Confrontée à cette vie vide d’humanité et faite d’une intolérable souffrance, Mawy se réfugie dans ses souvenirs : « les doux moments de mon existence me berçaient, les plaisirs et les joies de ma savane effaçaient toute trace de la souffrance que j’endurais, l’amour des  miens m’enlaçait si étroitement que la stupeur et le désespoir qui géraient mon quotidien, s’évaporaient sans laisser de trace ». Elle se réfère à la sagesse ancestrale de son Afrique natale (« chaque chose a une raison, il faut faire preuve de patience pour ne pas perdre raison ») et prie le ciel et les ancêtres. Puis, lentement, elle s’installe dans l’acceptation du  non retour : « J’avais compris qu’il fallait se faire à l’idée que personne ne retournerait là- bas, qu’il me fallait certainement oublier ma savane et mes souvenirs, les enfouir eux aussi dans les abîmes de mon être ». Elle comprend qu’elle n’a pas d’autre choix qu’ « oublier  pour faire place, pour faire face à tout ce qui ne manquerait pas d’arriver » tout en restant dans la résistance apprise des aïeux africains (« Ils m’avaient enseigné la résistance de mon  peuple, de ma savane lointaine ») et l’espérance (« L’espoir est un allié, il garde et protège  farouchement ton humanité »).

2. Ida, la Créole

Ida, la fille de Mawy, naît dans les Amériques et comprend qu’elle ne connaîtra jamais l’Afrique dont elle doit faire le deuil. Née sans les souvenirs de l’Afrique, elle doit se construire une nouvelle identité. Tandis qu’une partie d’elle-même appelle à la  rébellion, « mon autre partie cherche vainement à éviter la corruption, en oubliant la noire misère qui a permis son existence, pour embrasser cet appendice de liberté accroché loin là- bas, à l’horizon et se délecter de ce droit comme d’une récompense pour être ou ne pas être ».Ne pouvant plus s’accrocher à ce qu’elle a perdu, Ida n’a pas d’autre choix que de chercher à  se connaître afin de trouver le « point zéro », ce plancher d’où, avec toute la force contenue

dans ses jambes, elle se propulsera pour un nouveau départ. Comme les fondations sur lesquelles se construit une maison, tout homme a besoin de partir de ce « point zéro » à partir duquel il se crée une identité nouvelle, qui fera que nul ne pourra lui ravir ce que Dieu a promis à chacun, à savoir son droit à la vie et à la dignité. C’est à un vrai travail spirituel d’Ida s’attelle, le seul qui lui permettra d’apprendre à s’aimer et à aimer les autres.

3. Un triple travail

Ainsi, Marie-Louise Danchet nous appelle tous à un triple travail : culturel, mémoriel et spirituel. Culturel, en comprenant que l’Afrique est un grand peuple qui, grâce à ses

civilisations millénaires, a crû en son humanité et a su résisté à sa destruction. Mémoriel, en  consentant à accepter sereinement l’épreuve de l’avilissement et du dénuement de soi-même. Spirituel, en réalisant que nous sommes nés de la volonté de Dieu et non de celle de l’homme, et que donc ce que les hommes ont tenté de déshumaniser, il nous faut le réhumaniser, en nous mettant sous le regard de Dieu et en Le laissant nous reconstruire de l’intérieur.

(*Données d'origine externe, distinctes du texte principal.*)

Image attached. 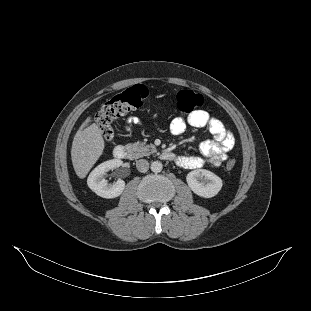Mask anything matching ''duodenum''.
Wrapping results in <instances>:
<instances>
[{"label":"duodenum","mask_w":311,"mask_h":311,"mask_svg":"<svg viewBox=\"0 0 311 311\" xmlns=\"http://www.w3.org/2000/svg\"><path fill=\"white\" fill-rule=\"evenodd\" d=\"M113 155L117 159H129L132 158L131 152L123 145H117L113 149ZM161 158L164 160L172 161L175 159V155L172 152H163Z\"/></svg>","instance_id":"410a0bca"}]
</instances>
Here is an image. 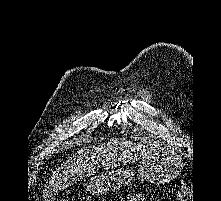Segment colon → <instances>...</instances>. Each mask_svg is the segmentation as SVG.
Here are the masks:
<instances>
[{
    "label": "colon",
    "mask_w": 221,
    "mask_h": 201,
    "mask_svg": "<svg viewBox=\"0 0 221 201\" xmlns=\"http://www.w3.org/2000/svg\"><path fill=\"white\" fill-rule=\"evenodd\" d=\"M176 197L178 201H188L191 198V190L188 182H184L177 190ZM52 201V200H46Z\"/></svg>",
    "instance_id": "5ec220e1"
}]
</instances>
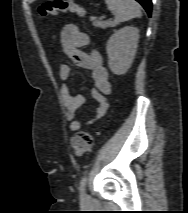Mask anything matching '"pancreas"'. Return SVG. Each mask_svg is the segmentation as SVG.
Returning <instances> with one entry per match:
<instances>
[{"label":"pancreas","instance_id":"1","mask_svg":"<svg viewBox=\"0 0 188 213\" xmlns=\"http://www.w3.org/2000/svg\"><path fill=\"white\" fill-rule=\"evenodd\" d=\"M90 21H92L93 26L100 27L101 29H106L108 27H115L117 25L116 21H102L98 20L96 17H91Z\"/></svg>","mask_w":188,"mask_h":213}]
</instances>
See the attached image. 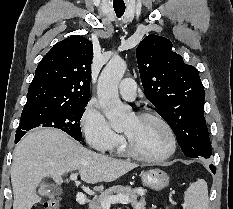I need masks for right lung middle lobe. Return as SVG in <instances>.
<instances>
[{
  "mask_svg": "<svg viewBox=\"0 0 233 209\" xmlns=\"http://www.w3.org/2000/svg\"><path fill=\"white\" fill-rule=\"evenodd\" d=\"M88 101L72 104L25 105L16 136H24L35 127H54L68 133L77 141L82 140L80 120Z\"/></svg>",
  "mask_w": 233,
  "mask_h": 209,
  "instance_id": "obj_1",
  "label": "right lung middle lobe"
}]
</instances>
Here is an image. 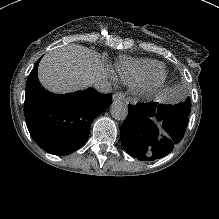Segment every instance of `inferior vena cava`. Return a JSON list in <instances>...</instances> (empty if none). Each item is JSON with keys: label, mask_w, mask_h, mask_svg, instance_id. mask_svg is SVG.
I'll return each instance as SVG.
<instances>
[{"label": "inferior vena cava", "mask_w": 219, "mask_h": 219, "mask_svg": "<svg viewBox=\"0 0 219 219\" xmlns=\"http://www.w3.org/2000/svg\"><path fill=\"white\" fill-rule=\"evenodd\" d=\"M92 85L100 93L108 94L112 92L111 84L101 78L96 79Z\"/></svg>", "instance_id": "inferior-vena-cava-1"}]
</instances>
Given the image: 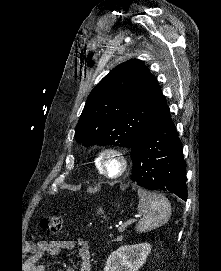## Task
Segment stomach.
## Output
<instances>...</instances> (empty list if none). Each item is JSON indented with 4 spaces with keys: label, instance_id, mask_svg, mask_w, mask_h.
<instances>
[{
    "label": "stomach",
    "instance_id": "stomach-1",
    "mask_svg": "<svg viewBox=\"0 0 221 271\" xmlns=\"http://www.w3.org/2000/svg\"><path fill=\"white\" fill-rule=\"evenodd\" d=\"M98 213H104V211H103L102 207H99V211H98Z\"/></svg>",
    "mask_w": 221,
    "mask_h": 271
}]
</instances>
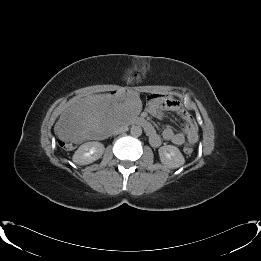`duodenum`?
I'll return each mask as SVG.
<instances>
[{
  "label": "duodenum",
  "mask_w": 261,
  "mask_h": 261,
  "mask_svg": "<svg viewBox=\"0 0 261 261\" xmlns=\"http://www.w3.org/2000/svg\"><path fill=\"white\" fill-rule=\"evenodd\" d=\"M135 123L142 126L148 134L150 133L152 129L151 124L145 118H137Z\"/></svg>",
  "instance_id": "duodenum-1"
}]
</instances>
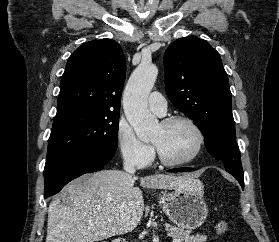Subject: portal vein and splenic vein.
I'll list each match as a JSON object with an SVG mask.
<instances>
[{
  "label": "portal vein and splenic vein",
  "mask_w": 279,
  "mask_h": 242,
  "mask_svg": "<svg viewBox=\"0 0 279 242\" xmlns=\"http://www.w3.org/2000/svg\"><path fill=\"white\" fill-rule=\"evenodd\" d=\"M173 242H181L180 239H174Z\"/></svg>",
  "instance_id": "18ae733b"
}]
</instances>
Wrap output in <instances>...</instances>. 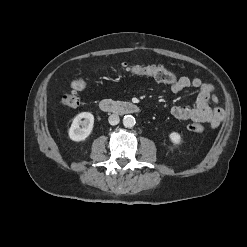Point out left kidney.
<instances>
[{"label": "left kidney", "instance_id": "left-kidney-1", "mask_svg": "<svg viewBox=\"0 0 247 247\" xmlns=\"http://www.w3.org/2000/svg\"><path fill=\"white\" fill-rule=\"evenodd\" d=\"M169 138H170L171 142L175 145H179L182 141L180 134L177 132L170 133Z\"/></svg>", "mask_w": 247, "mask_h": 247}]
</instances>
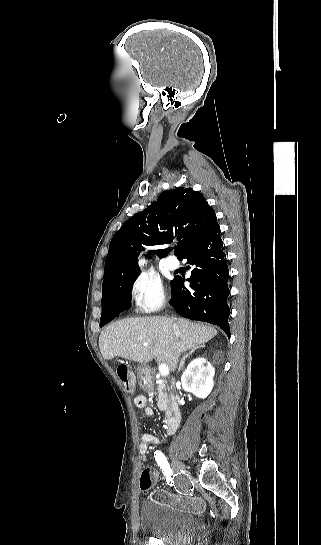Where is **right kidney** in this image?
<instances>
[{
  "mask_svg": "<svg viewBox=\"0 0 321 545\" xmlns=\"http://www.w3.org/2000/svg\"><path fill=\"white\" fill-rule=\"evenodd\" d=\"M215 369L207 359L198 357L189 363L181 377V383L186 393H193L199 399H206L210 395L214 383Z\"/></svg>",
  "mask_w": 321,
  "mask_h": 545,
  "instance_id": "obj_1",
  "label": "right kidney"
}]
</instances>
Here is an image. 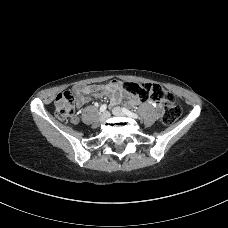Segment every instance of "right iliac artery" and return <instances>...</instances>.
<instances>
[{
	"label": "right iliac artery",
	"mask_w": 228,
	"mask_h": 228,
	"mask_svg": "<svg viewBox=\"0 0 228 228\" xmlns=\"http://www.w3.org/2000/svg\"><path fill=\"white\" fill-rule=\"evenodd\" d=\"M106 109H107V105L106 104H103L100 107V112H104V111H106Z\"/></svg>",
	"instance_id": "82829eb1"
}]
</instances>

Marie-Louise Danchet conclut : « Et si cette orgie de barbarie n’était qu’un moyen divin pour imposer la tolérance dans toute sa valeur et toute sa justesse. La patience n’est-elle pas l’essence même du divin ? Vu l’âge de l’humanité, trois, cinq cents ans, qu’est-ce ? Qu’est-ce pour une entité Maître de l’infini, nommée Eternité, deux, trois cent ans ? Le Mieux et la Raison n’appartiennent-ils pas à l’espérance ? Et si c’était tout simplement une volonté divine

que de doter l’humanité d’un nouveau type d’homme ! ». Ce nouveau type d’homme est celui  qui nous invite à sortir de la prison de tout ce qui réduit l’homme à sa couleur, son ethnie, sa culture, … et à devenir un véritable être humain, ouvert aux valeurs de l’universel et de l’Homme.